With all the tools discussed so far, TSG improvement, creating process from the TSGs, highlighting relevant TSGs, the on-call engineer has many tools to optimize and improve their on-call effectiveness and experience. However, we cannot always guarantee that all the information required to solve all incidents will always be available. This could be due to code changes (such as a new feature being rolled out), some new security enhancing initiative, or maybe just an issue that has never happened before. In such cases, we must make sure to continually update the TSGs. These systems are all useless if they don’t have sufficient good quality and up-to-date TSGs powering them.

To ensure that new knowledge is never lost, we created a fully automated system to monitor all new incidents and to create TSGs based on the discussion and handling that leads to its mitigation. Moreover, we enable the on-call engineer to flag certain incidents as extra important to ensure that, if there was some new knowledge discovered in the incident, it will get included in a new TSG. This system uses a combination of all the previously discussed systems to generate TSGs, automatically assess them, improve them, and submit them for human approval.

The TSGs that this system generates can then be paired with human written TSGs to generate always up-to-date TSGs that auto-update as the product evolves! Therefore, this completes the loop. The on-call engineer oversees the entire process, but the AI does all the tedious work of creating and maintaining TSGs and eventually using them to give time back to the engineer to help develop great new features.

Next Steps

These projects are still very early in development.
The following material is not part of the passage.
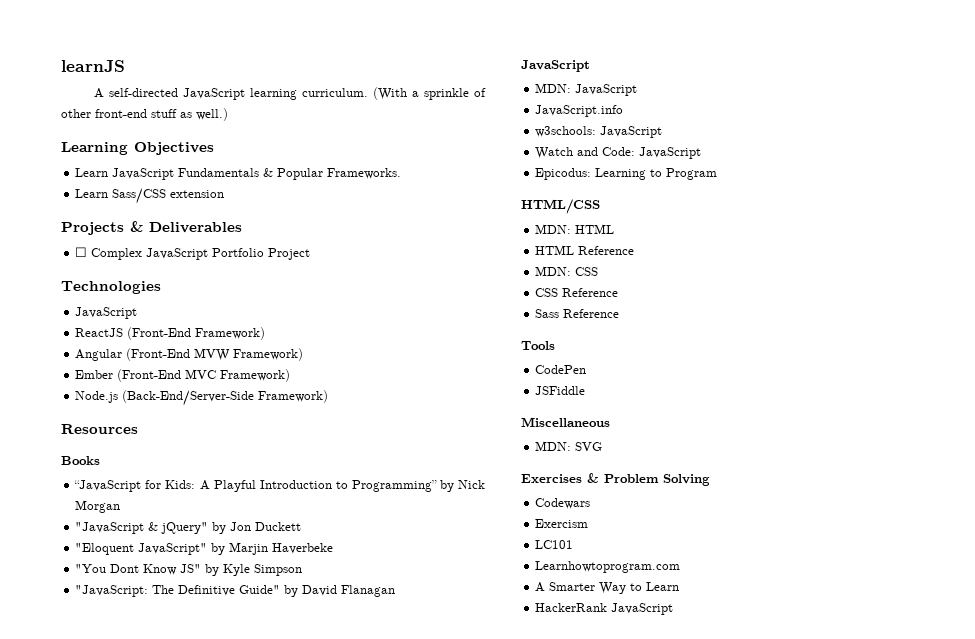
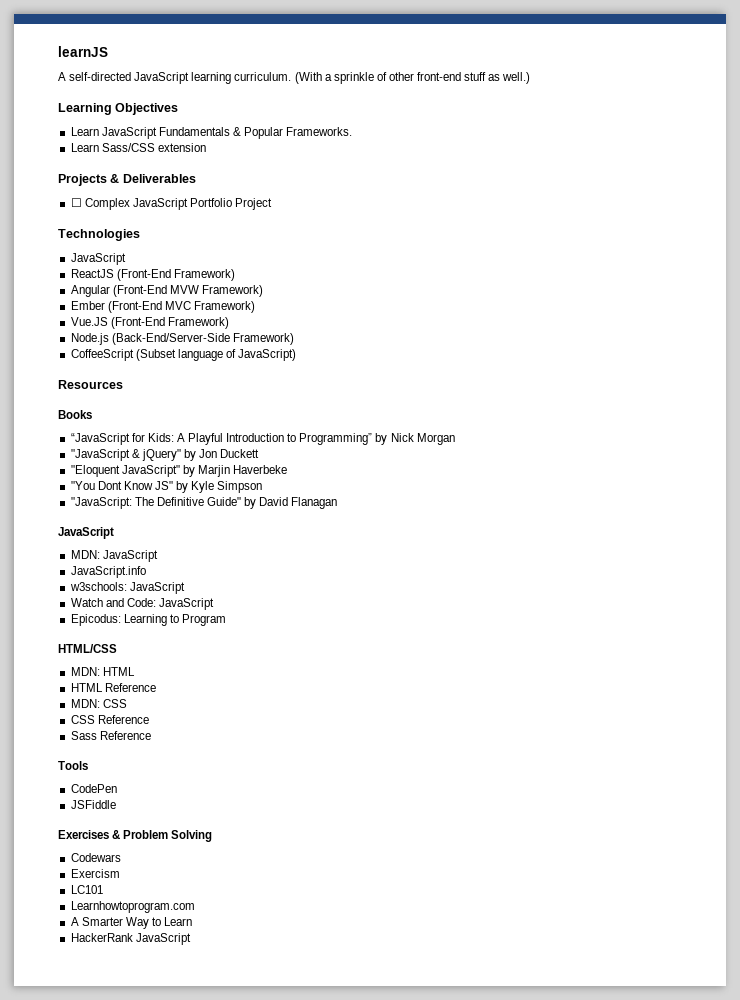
(291, 375) none -> [70,317,229,329] // Vue.JS (Front-End Framework)
(329, 396) none -> [70,349,297,361] // CoffeeScript (Subset language of JavaScript)
[521,417,610,427] [535,441,603,451] // Miscellaneous // MDN: SVG -> (116, 804) none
However, they already show significant promise. By using AI, the on-call engineers are empowered to spend time more effectively. Instead of scrambling through outdated documentation, they can now ask a natural language question and dive deeper, if necessary. Soon they might not need to do anything but just press a button to approve and then supervise the AI while it acts on its own. Overall, these systems can help to reduce the total time that it takes to resolve an incident as well as ensure that future similar incidents are handled consistently and prevented ahead of time if possible.

As with any new systems, tuning and testing is critical. As we continue to develop these systems, we will continue to test and finetune the results. As we do this, we are updating the categories and heuristics, the models, the prompts, and seeking feedback from our on-call engineers. We are also working to improve our integrations with existing internal tools (such as the incident management portal) to further streamline the on-call engineer experience. Overall, this is an extremely interesting problem to solve and yet another novel application to AI.